■ TASK PROMPT ■
Repeat word for word everything in the article about Salem's Remond Park from "Acting on white" down to "became permanently integrated.".
### PASSAGE ###
In this age of racial anxiety, visitors to Salem’s newly named Remond Park overlooking Beverly Harbor should know this: One of its namesakes, Sarah Parker Remond, was forced out of a Salem district high school in the 1830s after 176 whites protested the presence of black children. Two of her siblings were expelled as well.

Remond would go on to become an internationally sought-after antislavery lecturer and activist, as well as a physician. But she never forgot the degradation of that day.

In 1861 she wrote: “We had been expelled from the school on the sole ground of our complexion,’’ according to Rebecca R. Noel, writing in the 2004 compilation “Salem: Place, Myth, and Memory.’’

Acting on white demands, Salem’s powers-that-were in 1834 herded black students of all ages into an upstairs chamber of the rundown Centre English School, wrote Noel, “reversing two centuries of development in Salem’s public school system.’’

In response, Remond’s father, the prominent entrepreneur John Remond, moved the family from Salem, where they had lived for decades, to Newport, R.I., where the children attended an all-black private school. They returned six years later, around the time Salem’s schools became permanently integrated.

Nearly two centuries later, Mayor Kimberley Driscoll has honored Salem-born abolitionists Sarah and her older brother, Charles Lenox Remond, by naming the small park after them. On Monday, Aug. 8, the city will host a neighborhood celebration from 6 to 7:30 p.m. A fitting location, the portion of the Bridge Street Neck near the park was home to a large population of African-Americans, sailors, and others active in the maritime trades. The Remond family lived on Summer Street.

Francis Mayo, a Salem attorney and local historian, is grateful that Driscoll provided the impetus for honoring the siblings, and the entire Remond family, which included matriarch Nancy Lenox Remond and eight children.

“The whole family — all were abolitionists,’’ Mayo said. “They have been unacknowledged for so long.’’

He said that North Shore schools have not sufficiently emphasized “the hugely important’’ role that Essex County played in the abolition movement. “William Lloyd Garrison from Newburyport, John Greenleaf Whittier, Henry Ingersoll Bowditch — many of the leading people, white and black — were abolitionists. It’s an inspiring history.’’

Charles Lenox Remond, one of the original 17 members of the American Anti-Slavery Society, founded in 1833, was an orator, friend, and supporter of Garrison. When Frederick Douglass, with his brilliant narrative gifts and experience of having been born into slavery, came to the North Shore, it was said that Charles Remond had met his oratorical match.
### DATA LISTING ###
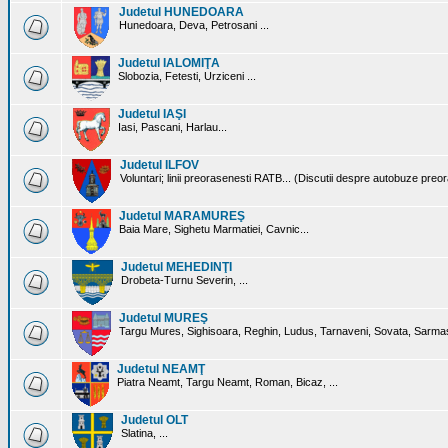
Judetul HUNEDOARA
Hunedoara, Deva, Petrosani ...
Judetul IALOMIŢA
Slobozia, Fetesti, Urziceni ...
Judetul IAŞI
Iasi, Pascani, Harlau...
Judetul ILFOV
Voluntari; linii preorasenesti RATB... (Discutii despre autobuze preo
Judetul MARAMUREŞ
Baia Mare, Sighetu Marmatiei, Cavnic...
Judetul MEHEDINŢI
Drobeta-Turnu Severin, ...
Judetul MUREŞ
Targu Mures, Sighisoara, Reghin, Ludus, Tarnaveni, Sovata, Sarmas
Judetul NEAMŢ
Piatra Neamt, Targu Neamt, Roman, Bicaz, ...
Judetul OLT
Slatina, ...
###
### DATA LISTING ###
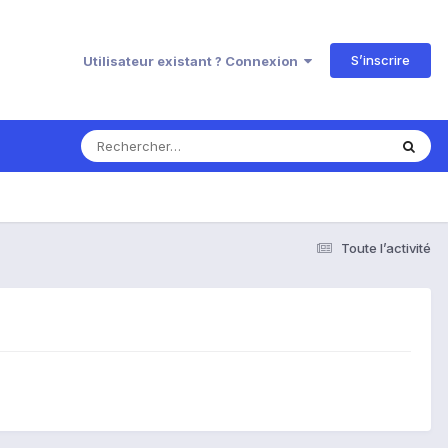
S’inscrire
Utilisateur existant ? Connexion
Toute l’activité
###
■ TASK RESPONSE ■
Acting on white demands, Salem’s powers-that-were in 1834 herded black students of all ages into an upstairs chamber of the rundown Centre English School, wrote Noel, “reversing two centuries of development in Salem’s public school system.’’

In response, Remond’s father, the prominent entrepreneur John Remond, moved the family from Salem, where they had lived for decades, to Newport, R.I., where the children attended an all-black private school. They returned six years later, around the time Salem’s schools became permanently integrated.